Although he had promised during the election campaign that “not a single bullet” would cross the border, Fico also promised further arms deliveries from Slovakian companies. He even tacitly agreed to cooperate in the production of weapons. Slovakian companies are also to be involved in the reconstruction of destroyed Ukrainian infrastructure and a direct train link between the eastern Slovakian city of Košice and the Ukrainian capital Kiev is planned.
After his election victory, Pellegrini also immediately endeavoured to dispel any concerns that he would go against the political will of Brussels and Berlin and said he was firmly committed to NATO and the EU.
The 48 year old is a political pupil of Fico and was prime minister for two years from 2018 to 2020. The split of his party Hlas from Smer was not due to political differences.
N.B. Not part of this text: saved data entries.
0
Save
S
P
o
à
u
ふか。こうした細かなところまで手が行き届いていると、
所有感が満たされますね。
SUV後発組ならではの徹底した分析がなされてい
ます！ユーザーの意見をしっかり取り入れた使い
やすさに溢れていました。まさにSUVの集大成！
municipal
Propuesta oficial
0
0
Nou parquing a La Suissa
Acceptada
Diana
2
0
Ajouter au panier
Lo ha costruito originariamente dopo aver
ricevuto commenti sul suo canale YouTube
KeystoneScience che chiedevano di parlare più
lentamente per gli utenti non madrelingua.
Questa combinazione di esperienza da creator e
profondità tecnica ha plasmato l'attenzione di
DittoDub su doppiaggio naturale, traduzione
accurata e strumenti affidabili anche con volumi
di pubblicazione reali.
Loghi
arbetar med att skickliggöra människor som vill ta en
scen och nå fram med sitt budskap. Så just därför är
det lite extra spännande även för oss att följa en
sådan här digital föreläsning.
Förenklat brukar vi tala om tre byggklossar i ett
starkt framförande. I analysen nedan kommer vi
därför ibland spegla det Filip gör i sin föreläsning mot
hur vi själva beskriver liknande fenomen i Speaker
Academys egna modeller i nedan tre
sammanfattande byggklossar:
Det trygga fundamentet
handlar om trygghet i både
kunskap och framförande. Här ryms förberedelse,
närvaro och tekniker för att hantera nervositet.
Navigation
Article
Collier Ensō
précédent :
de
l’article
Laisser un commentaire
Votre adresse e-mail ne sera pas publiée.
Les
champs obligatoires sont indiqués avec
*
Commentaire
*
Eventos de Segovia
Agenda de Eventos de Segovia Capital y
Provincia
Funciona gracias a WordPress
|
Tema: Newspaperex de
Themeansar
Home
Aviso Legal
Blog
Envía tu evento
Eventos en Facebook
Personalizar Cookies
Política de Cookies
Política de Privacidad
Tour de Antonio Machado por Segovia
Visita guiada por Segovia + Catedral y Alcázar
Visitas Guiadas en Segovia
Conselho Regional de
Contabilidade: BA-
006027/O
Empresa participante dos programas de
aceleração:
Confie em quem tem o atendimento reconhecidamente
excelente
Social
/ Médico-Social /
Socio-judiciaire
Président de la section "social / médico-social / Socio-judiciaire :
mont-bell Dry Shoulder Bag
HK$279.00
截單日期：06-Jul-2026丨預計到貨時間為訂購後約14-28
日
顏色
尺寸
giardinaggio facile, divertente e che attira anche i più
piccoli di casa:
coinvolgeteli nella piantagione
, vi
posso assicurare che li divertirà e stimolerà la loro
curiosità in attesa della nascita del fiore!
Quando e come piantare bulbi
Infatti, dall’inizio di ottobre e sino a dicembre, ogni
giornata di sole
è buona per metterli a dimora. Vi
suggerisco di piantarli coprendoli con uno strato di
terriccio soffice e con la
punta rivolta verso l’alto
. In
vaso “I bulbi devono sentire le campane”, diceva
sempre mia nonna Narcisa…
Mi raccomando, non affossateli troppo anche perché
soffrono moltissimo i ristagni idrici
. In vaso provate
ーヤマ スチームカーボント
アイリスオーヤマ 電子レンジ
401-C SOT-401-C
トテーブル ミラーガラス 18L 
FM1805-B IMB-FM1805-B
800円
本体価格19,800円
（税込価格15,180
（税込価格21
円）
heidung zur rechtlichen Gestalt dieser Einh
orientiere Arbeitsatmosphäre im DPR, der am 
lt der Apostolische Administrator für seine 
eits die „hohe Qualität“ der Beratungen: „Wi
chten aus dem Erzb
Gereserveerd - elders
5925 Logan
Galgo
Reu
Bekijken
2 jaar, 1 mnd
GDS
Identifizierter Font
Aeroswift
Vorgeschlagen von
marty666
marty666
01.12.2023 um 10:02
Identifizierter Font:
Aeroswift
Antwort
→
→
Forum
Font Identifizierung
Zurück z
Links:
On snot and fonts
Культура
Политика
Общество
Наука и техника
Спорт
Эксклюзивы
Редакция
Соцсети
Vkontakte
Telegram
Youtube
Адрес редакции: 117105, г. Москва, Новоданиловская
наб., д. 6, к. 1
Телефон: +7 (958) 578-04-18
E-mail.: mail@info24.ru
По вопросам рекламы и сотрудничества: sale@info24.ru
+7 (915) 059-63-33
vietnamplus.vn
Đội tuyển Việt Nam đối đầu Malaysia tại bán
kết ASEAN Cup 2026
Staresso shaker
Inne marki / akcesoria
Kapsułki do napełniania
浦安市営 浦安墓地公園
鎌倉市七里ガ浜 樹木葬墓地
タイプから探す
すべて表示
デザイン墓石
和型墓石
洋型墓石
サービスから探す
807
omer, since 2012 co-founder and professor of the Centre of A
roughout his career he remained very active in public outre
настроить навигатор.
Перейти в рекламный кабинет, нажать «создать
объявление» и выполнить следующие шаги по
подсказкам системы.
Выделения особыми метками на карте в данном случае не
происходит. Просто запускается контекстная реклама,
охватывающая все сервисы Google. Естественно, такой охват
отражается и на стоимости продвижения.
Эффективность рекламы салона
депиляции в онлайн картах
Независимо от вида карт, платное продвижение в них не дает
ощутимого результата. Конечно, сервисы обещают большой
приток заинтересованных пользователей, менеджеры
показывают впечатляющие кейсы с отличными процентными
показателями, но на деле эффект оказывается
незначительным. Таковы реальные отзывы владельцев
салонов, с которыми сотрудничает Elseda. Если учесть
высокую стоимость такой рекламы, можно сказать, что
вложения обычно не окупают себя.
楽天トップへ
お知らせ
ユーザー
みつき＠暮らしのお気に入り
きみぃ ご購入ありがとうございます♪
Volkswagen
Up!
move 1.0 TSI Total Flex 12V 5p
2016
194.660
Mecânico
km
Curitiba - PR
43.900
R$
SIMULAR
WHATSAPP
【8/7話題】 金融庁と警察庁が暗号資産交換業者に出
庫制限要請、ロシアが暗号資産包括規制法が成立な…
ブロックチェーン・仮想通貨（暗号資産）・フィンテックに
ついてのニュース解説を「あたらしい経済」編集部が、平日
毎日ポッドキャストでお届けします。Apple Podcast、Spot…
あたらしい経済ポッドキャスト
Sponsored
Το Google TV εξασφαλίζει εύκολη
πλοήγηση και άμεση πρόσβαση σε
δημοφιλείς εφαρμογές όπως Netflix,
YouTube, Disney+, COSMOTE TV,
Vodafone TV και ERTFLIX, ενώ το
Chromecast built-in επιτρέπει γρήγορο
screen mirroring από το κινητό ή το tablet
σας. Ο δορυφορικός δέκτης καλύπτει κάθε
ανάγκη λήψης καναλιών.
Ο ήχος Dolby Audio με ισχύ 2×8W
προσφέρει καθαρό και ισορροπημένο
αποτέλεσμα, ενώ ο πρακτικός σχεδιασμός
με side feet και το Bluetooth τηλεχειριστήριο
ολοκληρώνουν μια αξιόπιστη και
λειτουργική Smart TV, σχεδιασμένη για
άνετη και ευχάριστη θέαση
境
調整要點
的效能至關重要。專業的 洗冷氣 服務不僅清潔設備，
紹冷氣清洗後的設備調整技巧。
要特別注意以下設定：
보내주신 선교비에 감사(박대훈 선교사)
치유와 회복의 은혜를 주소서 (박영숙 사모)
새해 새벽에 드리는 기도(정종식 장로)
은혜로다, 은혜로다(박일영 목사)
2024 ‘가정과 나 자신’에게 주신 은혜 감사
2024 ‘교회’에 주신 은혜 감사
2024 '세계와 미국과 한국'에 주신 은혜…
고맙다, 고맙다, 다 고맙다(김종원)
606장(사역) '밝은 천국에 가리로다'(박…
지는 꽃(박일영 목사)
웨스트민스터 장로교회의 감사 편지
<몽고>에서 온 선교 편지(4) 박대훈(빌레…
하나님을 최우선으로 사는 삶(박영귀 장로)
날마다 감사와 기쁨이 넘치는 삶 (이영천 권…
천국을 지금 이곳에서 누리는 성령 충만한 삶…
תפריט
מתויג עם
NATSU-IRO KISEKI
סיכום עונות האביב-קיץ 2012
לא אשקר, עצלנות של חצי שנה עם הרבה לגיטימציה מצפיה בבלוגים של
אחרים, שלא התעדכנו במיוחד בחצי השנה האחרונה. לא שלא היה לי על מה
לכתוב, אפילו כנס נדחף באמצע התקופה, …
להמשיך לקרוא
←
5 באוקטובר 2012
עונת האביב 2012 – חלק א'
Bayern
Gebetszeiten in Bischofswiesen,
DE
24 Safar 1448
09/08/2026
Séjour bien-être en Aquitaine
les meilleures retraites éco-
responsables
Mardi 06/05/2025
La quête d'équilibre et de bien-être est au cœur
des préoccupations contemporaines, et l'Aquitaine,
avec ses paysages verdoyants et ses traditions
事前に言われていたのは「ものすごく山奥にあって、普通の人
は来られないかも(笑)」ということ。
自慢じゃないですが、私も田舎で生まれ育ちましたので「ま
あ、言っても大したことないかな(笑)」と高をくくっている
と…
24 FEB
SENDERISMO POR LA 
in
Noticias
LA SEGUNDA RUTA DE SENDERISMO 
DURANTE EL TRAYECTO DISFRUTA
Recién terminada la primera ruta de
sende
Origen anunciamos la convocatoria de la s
After Fico came under suspicion of corruption and had to resign following the murder of Kuciak, Pellegrini split with his party in 2020 because he thought he had a better chance.
Fico and Pellegrini both advocate an extreme right-wing policy against refugees and immigrants and are in favour of massively increasing the powers of the state at home and rearming the military, which is to be financed by drastic austerity measures. To this end, 30 percent of costs are to be cut in the country’s public sector. In addition, there are to be severe tax increases. The country’s budget deficit is expected to rise to 6.3 percent this year.
In order to suppress the opposition at home, the Slovakian government has introduced far-reaching attacks on press freedom and the judicial system, following the Hungarian example. Fico has already replaced the leaders of the police and other authorities. He is also trying to gain complete control over the state media and suppress critical media.